• _Exercise description_
Wherever the word "Street" shows up in the data, report the line it sits in.

• _Data for processing_
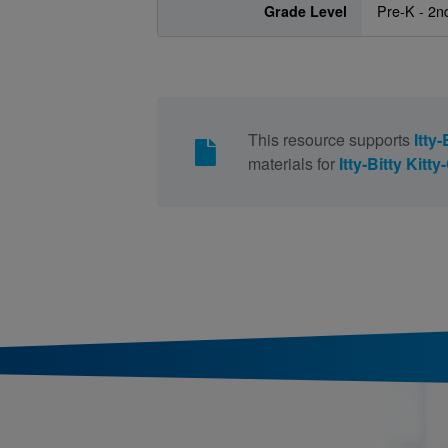
Grade Level
Pre-K - 2n
This resource supports
Itty
materials for
Itty-Bitty Kitt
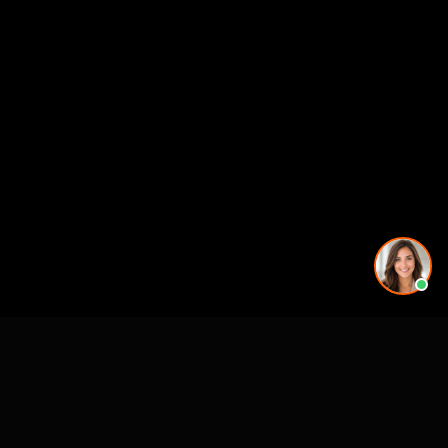
Premier 3D Architectural Visualization for projects, architects and luxury
brands.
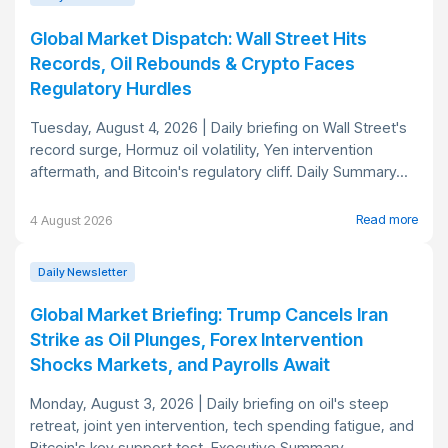
Global Market Dispatch: Wall Street Hits
Records, Oil Rebounds & Crypto Faces
Regulatory Hurdles
Tuesday, August 4, 2026 | Daily briefing on Wall Street's
record surge, Hormuz oil volatility, Yen intervention
aftermath, and Bitcoin's regulatory cliff. Daily Summary...
Read more
4 August 2026
Daily Newsletter
Global Market Briefing: Trump Cancels Iran
Strike as Oil Plunges, Forex Intervention
Shocks Markets, and Payrolls Await
Monday, August 3, 2026 | Daily briefing on oil's steep
retreat, joint yen intervention, tech spending fatigue, and
Bitcoin's key support test. Executive Summary...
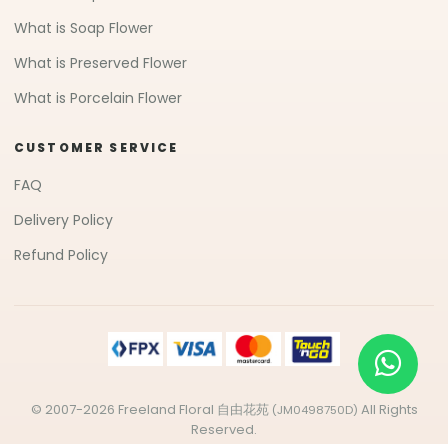
What is Soap Flower
What is Preserved Flower
What is Porcelain Flower
CUSTOMER SERVICE
FAQ
Delivery Policy
Refund Policy
© 2007-2026 Freeland Floral 自由花苑
All Rights
(JM0498750D)
Reserved.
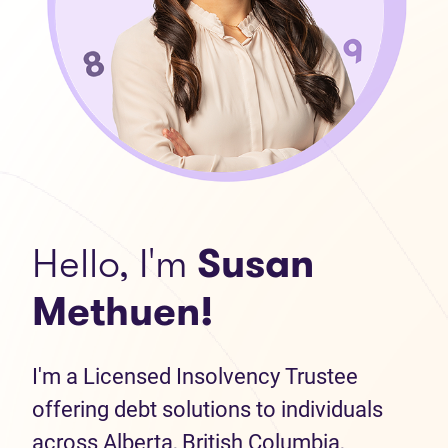
Hello, I'm
Susan
Methuen!
I'm a Licensed Insolvency Trustee
offering debt solutions to individuals
across Alberta, British Columbia,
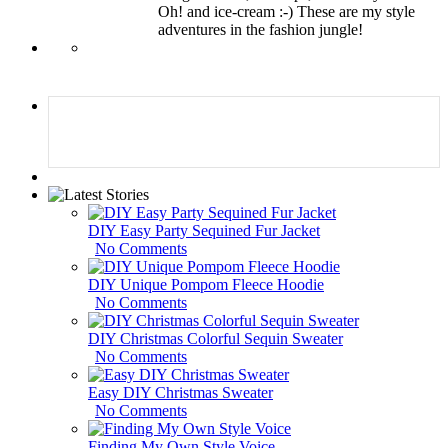
Oh! and ice-cream :-) These are my style
adventures in the fashion jungle!
DIY Easy Party Sequined Fur Jacket
No Comments
DIY Unique Pompom Fleece Hoodie
No Comments
DIY Christmas Colorful Sequin Sweater
No Comments
Easy DIY Christmas Sweater
No Comments
Finding My Own Style Voice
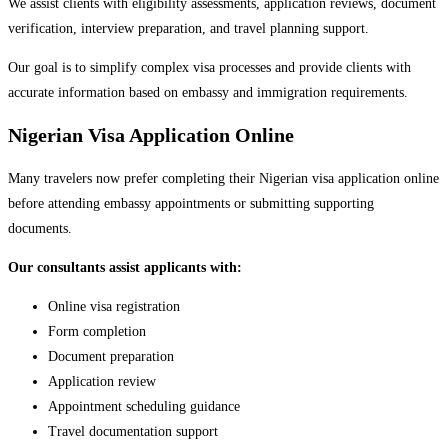
We assist clients with eligibility assessments, application reviews, document
verification, interview preparation, and travel planning support.
Our goal is to simplify complex visa processes and provide clients with
accurate information based on embassy and immigration requirements.
Nigerian Visa Application Online
Many travelers now prefer completing their Nigerian visa application online
before attending embassy appointments or submitting supporting
documents.
Our consultants assist applicants with:
Online visa registration
Form completion
Document preparation
Application review
Appointment scheduling guidance
Travel documentation support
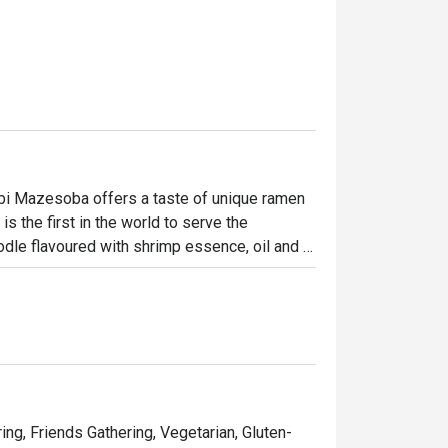
bi Mazesoba offers a taste of unique ramen 
 the first in the world to serve the 
odle flavoured with shrimp essence, oil and 
ncluding miso, salt and soy sauce to create 
uding Rice Ball, Steamed Japanese Rice and 
arbour, Ebi Mazesoba is a favourite spot for 
ring, Friends Gathering, Vegetarian, Gluten-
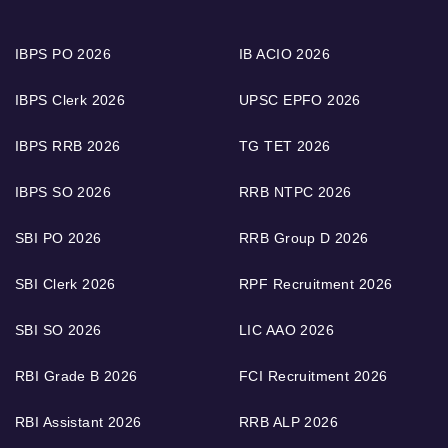
IBPS PO 2026
IB ACIO 2026
IBPS Clerk 2026
UPSC EPFO 2026
IBPS RRB 2026
TG TET 2026
IBPS SO 2026
RRB NTPC 2026
SBI PO 2026
RRB Group D 2026
SBI Clerk 2026
RPF Recruitment 2026
SBI SO 2026
LIC AAO 2026
RBI Grade B 2026
FCI Recruitment 2026
RBI Assistant 2026
RRB ALP 2026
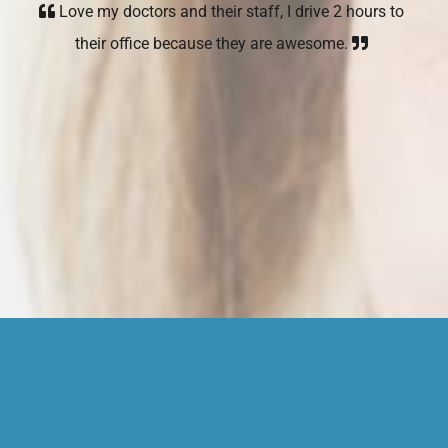
Love my doctors and their staff, I drive 2 hours to
their office because they are awesome.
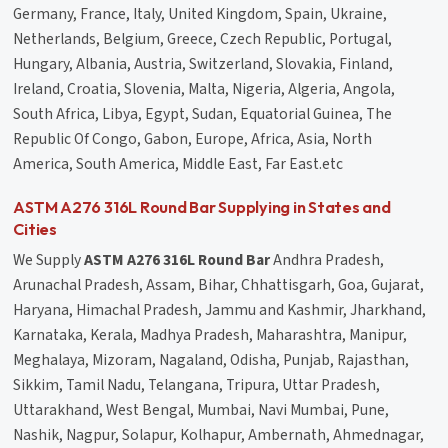
Germany, France, Italy, United Kingdom, Spain, Ukraine,
Netherlands, Belgium, Greece, Czech Republic, Portugal,
Hungary, Albania, Austria, Switzerland, Slovakia, Finland,
Ireland, Croatia, Slovenia, Malta, Nigeria, Algeria, Angola,
South Africa, Libya, Egypt, Sudan, Equatorial Guinea, The
Republic Of Congo, Gabon, Europe, Africa, Asia, North
America, South America, Middle East, Far East.etc
ASTM A276 316L Round Bar Supplying in States and
Cities
We Supply
ASTM A276 316L Round Bar
Andhra Pradesh,
Arunachal Pradesh, Assam, Bihar, Chhattisgarh, Goa, Gujarat,
Haryana, Himachal Pradesh, Jammu and Kashmir, Jharkhand,
Karnataka, Kerala, Madhya Pradesh, Maharashtra, Manipur,
Meghalaya, Mizoram, Nagaland, Odisha, Punjab, Rajasthan,
Sikkim, Tamil Nadu, Telangana, Tripura, Uttar Pradesh,
Uttarakhand, West Bengal, Mumbai, Navi Mumbai, Pune,
Nashik, Nagpur, Solapur, Kolhapur, Ambernath, Ahmednagar,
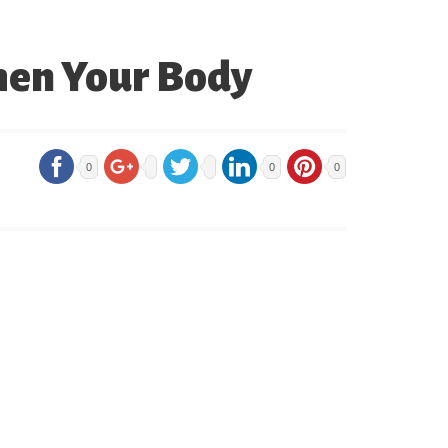
then Your Body
0
0
0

• _Written answer_
Global Market Dispatch: Wall Street Hits
Tuesday, August 4, 2026 | Daily briefing on Wall Street's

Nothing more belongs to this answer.